An object, 4.0 cm in size, is placed at 25.0 cm in front of a concave mirror of focal length 15.0 cm. At what distance from the mirror should a screen be placed in order to obtain a sharp image? Find the nature and the size of the image.

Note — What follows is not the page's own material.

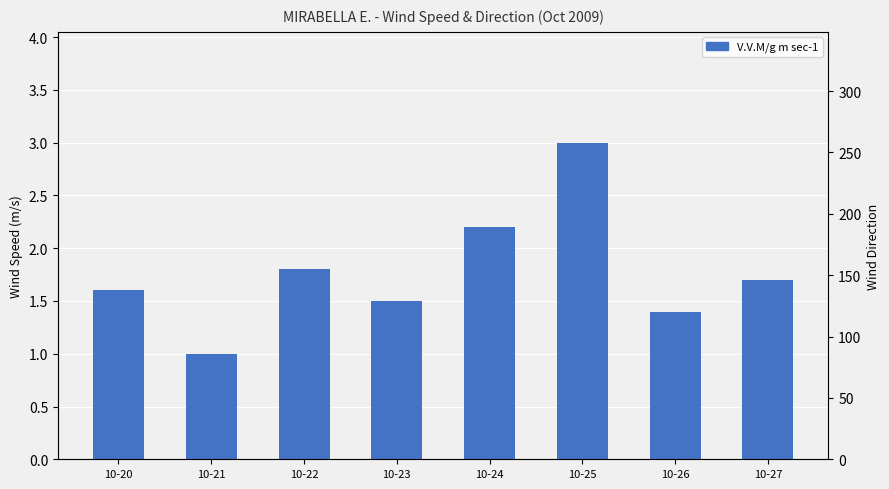

Between 10-22 and 10-24, which series saw the biggest shift?

D.V. M/g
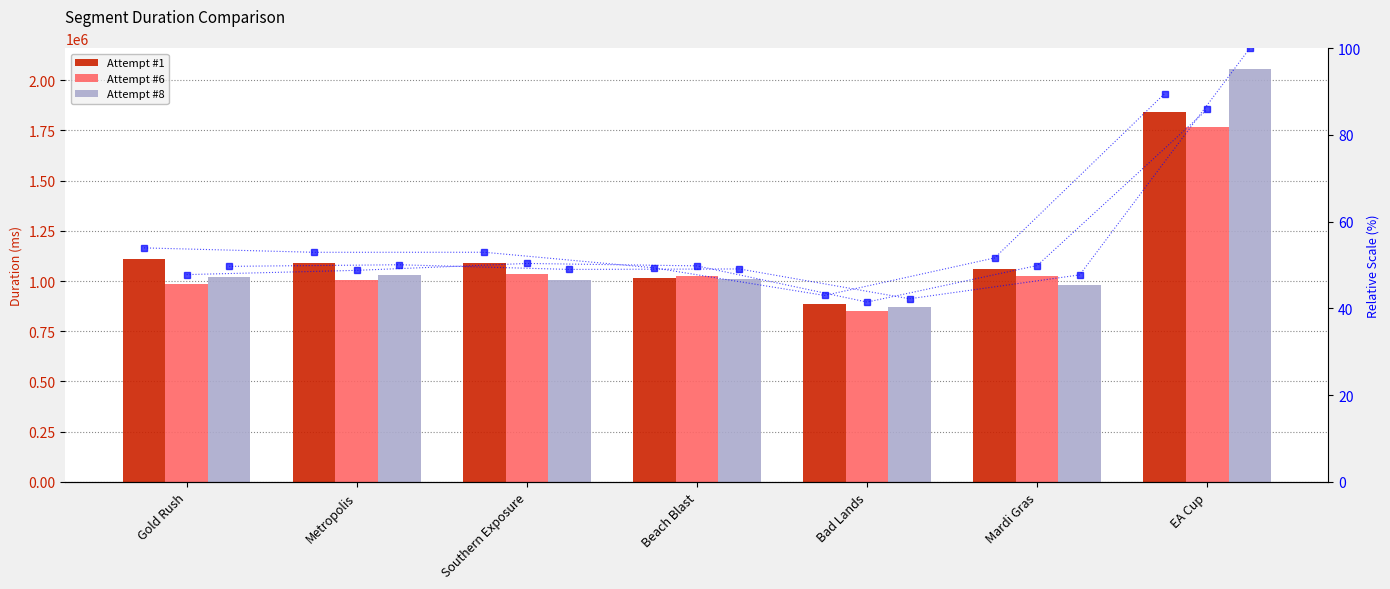

What is the maximum value shown in the chart?

2056440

We are given a concave mirror.

Here,
Object size, h = + 4.0 cm
Object distance, u = -25.0 cm
Focal length, f = - 15.0 cm
Image distance, v = ?
Image size, h' = ? 

Now, using the mirror formula,  

                    $\frac{1}{\mathrm{u}}+\frac{1}{\mathrm{v}} = \frac{1}{\mathrm{f}}$

$\therefore$                $$\begin{gathered} \frac{1}{\mathrm{v}} = \frac{1}{\mathrm{f}}-\frac{1}{\mathrm{u}} \\ = \frac{1}{-15}-\frac{1}{-25} \\ =-\frac{1}{15}+\frac{1}{25} \end{gathered}$$ 

                   $$\begin{gathered} \frac{1}{\mathrm{v}} = \frac{-5+3}{75} \\ = \frac{-2}{75} \\ \mathrm{v} = -37.5 \mathrm{cm} \end{gathered}$$

The screen should be placed at a distance of 37.5 cm on the object side of the mirror, to obtain a sharp image of the object. 

Magnification, $\mathrm{m} = \frac{\mathrm{h}\text{'}}{\mathrm{h}} = -\frac{\mathrm{v}}{\mathrm{u}}$ 

Image size,
                   $$\begin{gathered} \mathrm{h}\text{'} = -\frac{\mathrm{vh}}{\mathrm{u}} \\ = -\frac{(-37.5 \mathrm{cm}) (+4.0 \mathrm{cm})}{(-25 \mathrm{cm})} \\ = -6.0 \mathrm{cm}. \end{gathered}$$ 

The image formed is real, inverted (because h' is negative) and enlarged in size.